Nguyen Thi Minh Nhan Heather / Tanjong Pagar, Singapore
I started this meditation due to stress and depression. Then, I did not expect much from it, all I wanted were to feel more comfortable and confident in my life. However, what I have received so far is way beyond expectations. Reflecting back, I felt extremely lucky to having met and been transformed by the method.
My parents divorced when I was young. Growing up seeing them in dispute with each other all the times, I wondered how two people loved each other at the beginning ended up being enemies and whether or not the true love mentioned in Bible and Buddhist Sutra exists in this world. All I saw was the fleeting moment of happiness that faded away as time passes by.

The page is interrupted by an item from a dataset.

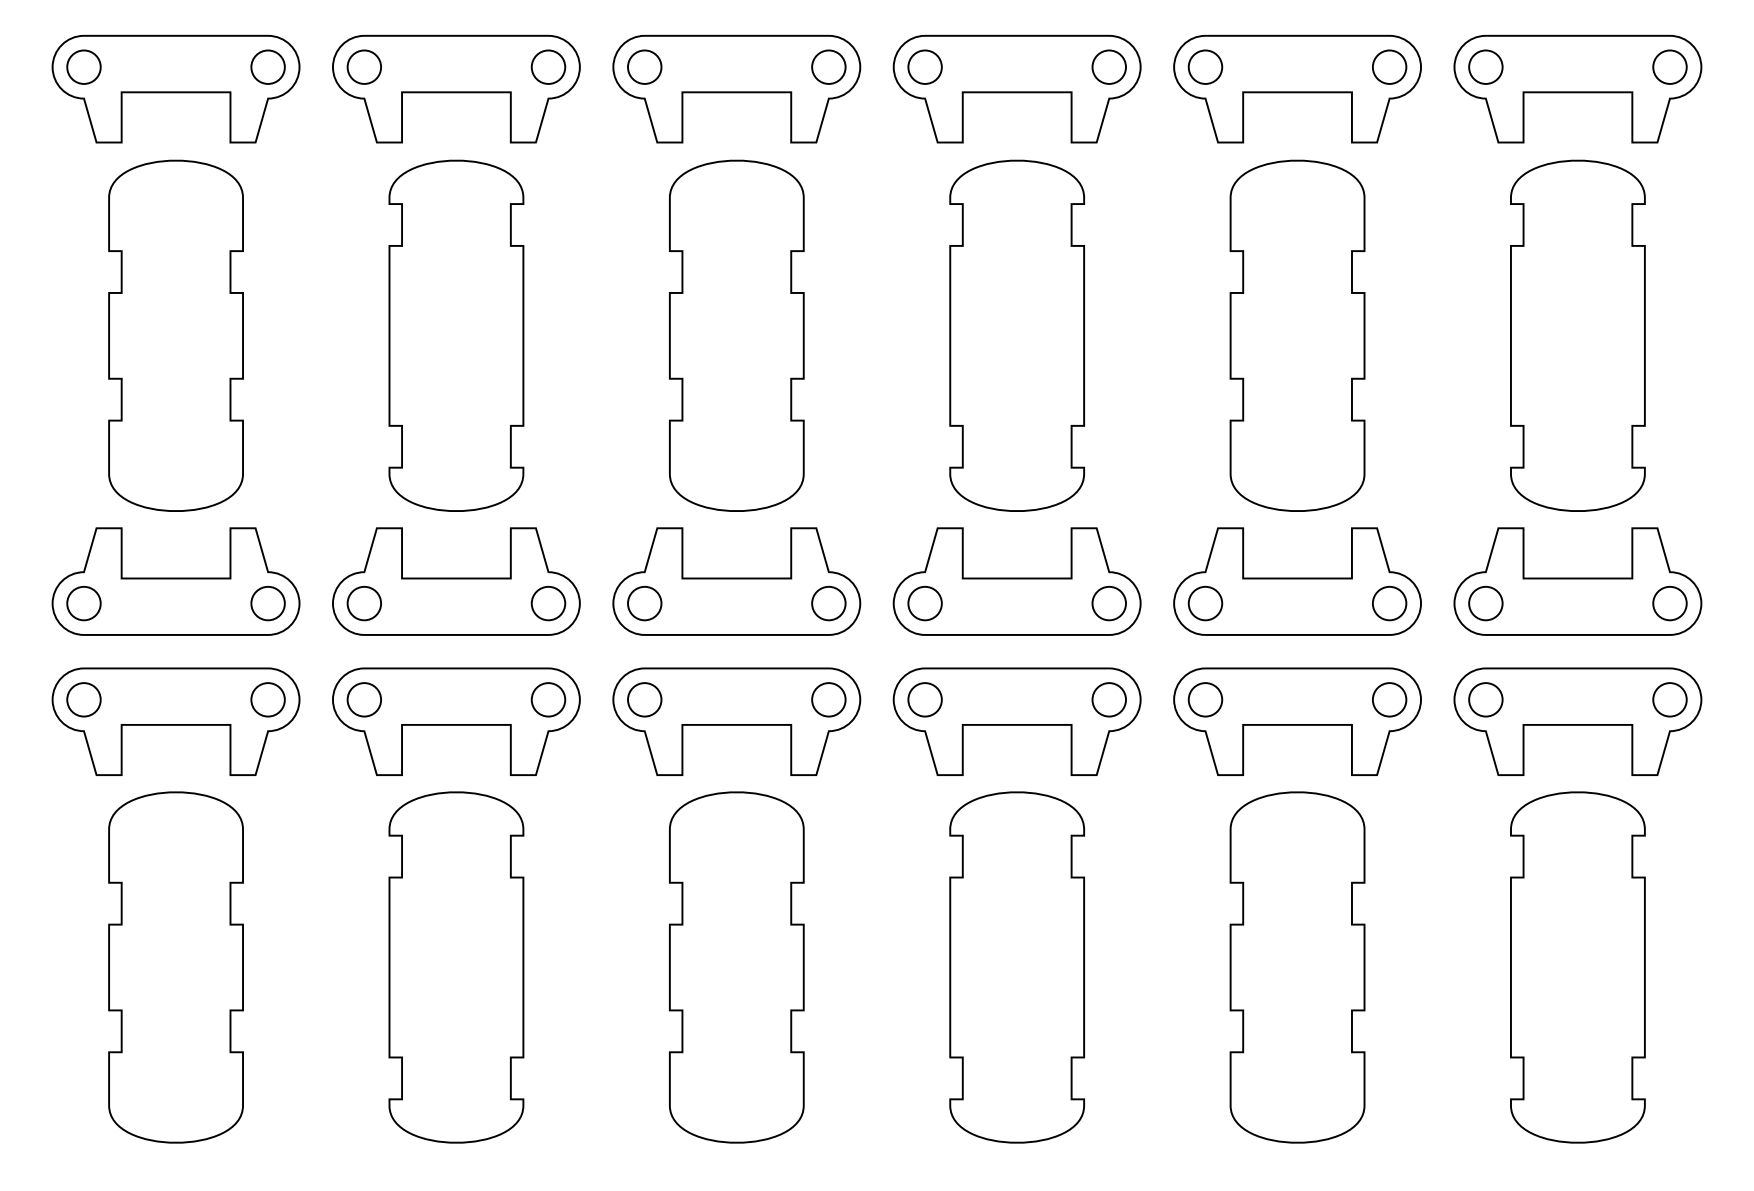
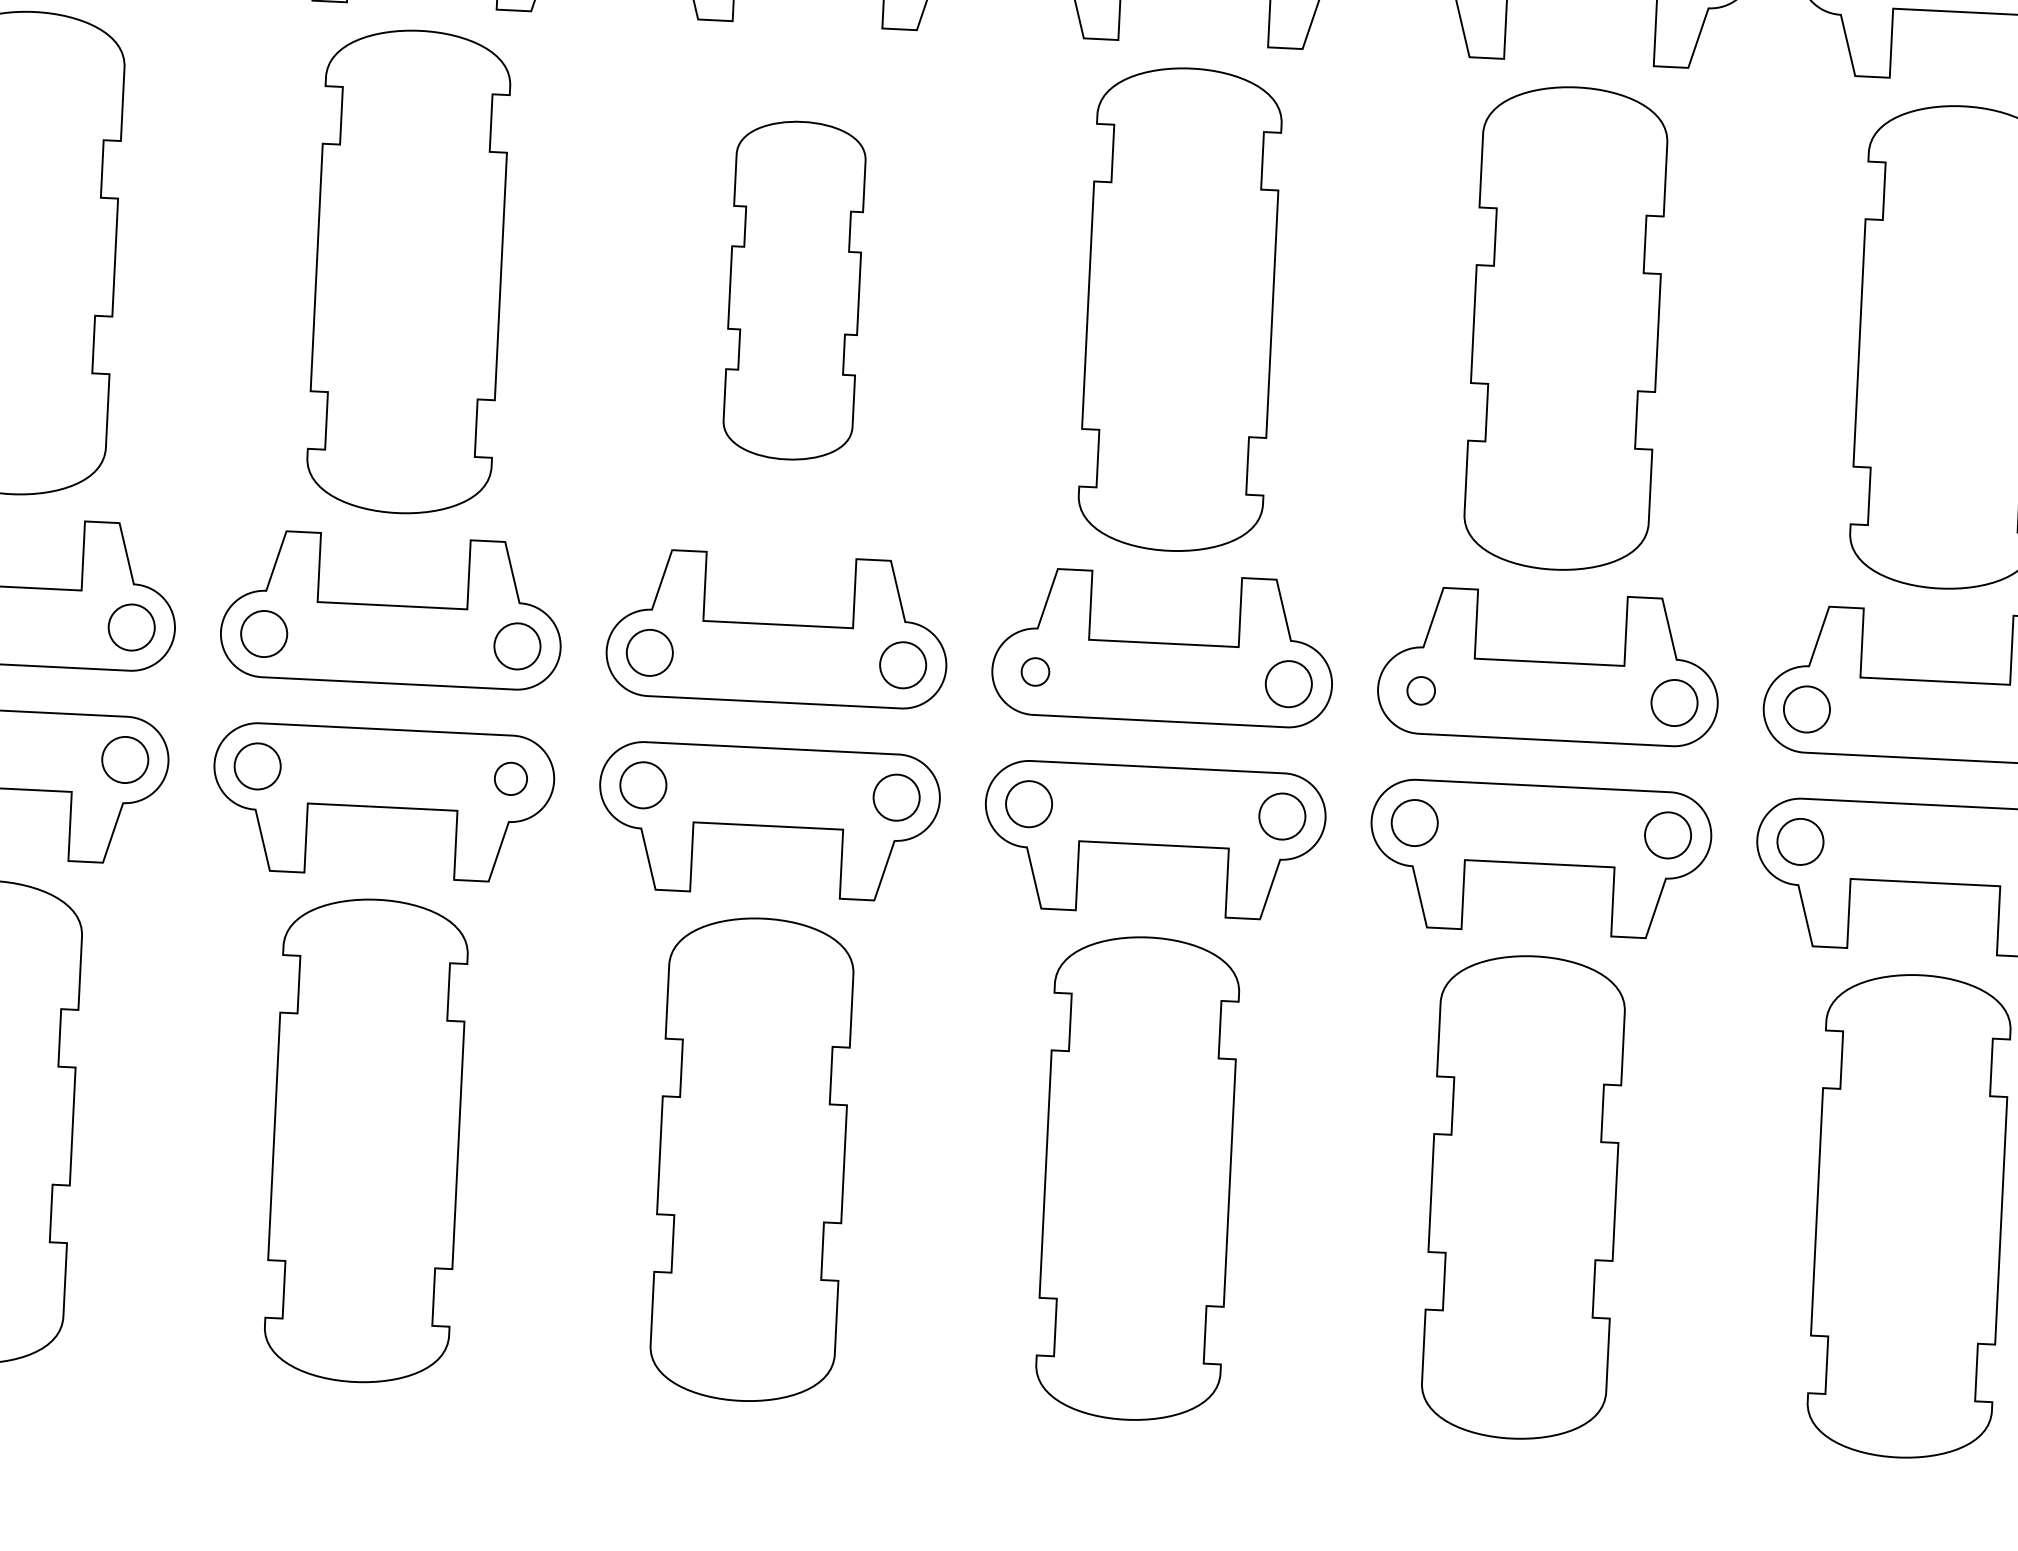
part: (736, 335) -> (794, 290), size x0.7
part: (924, 603) -> (1034, 671), size x0.6
part: (1205, 603) -> (1421, 690), size x0.6
part: (548, 699) -> (511, 778), size x0.7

Also, there are certain behaviors of my parents that I promised not to repeat. For example, I swore not to be as impatient and ambitious as my father, only to find myself struggling to achieve the best at whatever I do. How ironical it is. The more I tried to change the more desperate I felt. I tried to be nice by joining volunteer work. Despite enjoying them very much, deeply inside there stayed the fear of being abandoned and not being good enough. There was no peace of mind.
While doing this meditation, I could see with my mind how hypocritical and self-centred I was. I have said “I love you” to my family members, relatives, and friends, but in reality, it was me whom I love the most in my mind. It was me who thinks I am the best. I have lived as a liar tried to build up my own world of possession in the name of caring for others. Little wonder, there were always insecurities, conflicts, and fear in my life. Because of the self that I have carried in my mind, I could not live as nature. That is why I have suffered a lot. I am buried in the tomb of greed, inferiority, and countless attachments. However, I have walked down the street with my head held up high thinking I am very expensive and always anticipate what to do in order to gain more and more.
Here at the main center in Korea people coming with many different stories and burdens on their shoulders but after doing this meditation we all agree that those stories are false and there is only one mind of the origin exists in the world.
I guess the best decision I made was to open my mind to try this meditation although I used to have a lot of doubts and questions at the beginning. As time passed by and I could confirmed with my mind that it really works, my faith in the method became much firmer. I sincerely hope that you can start this meditation and continue it until the end.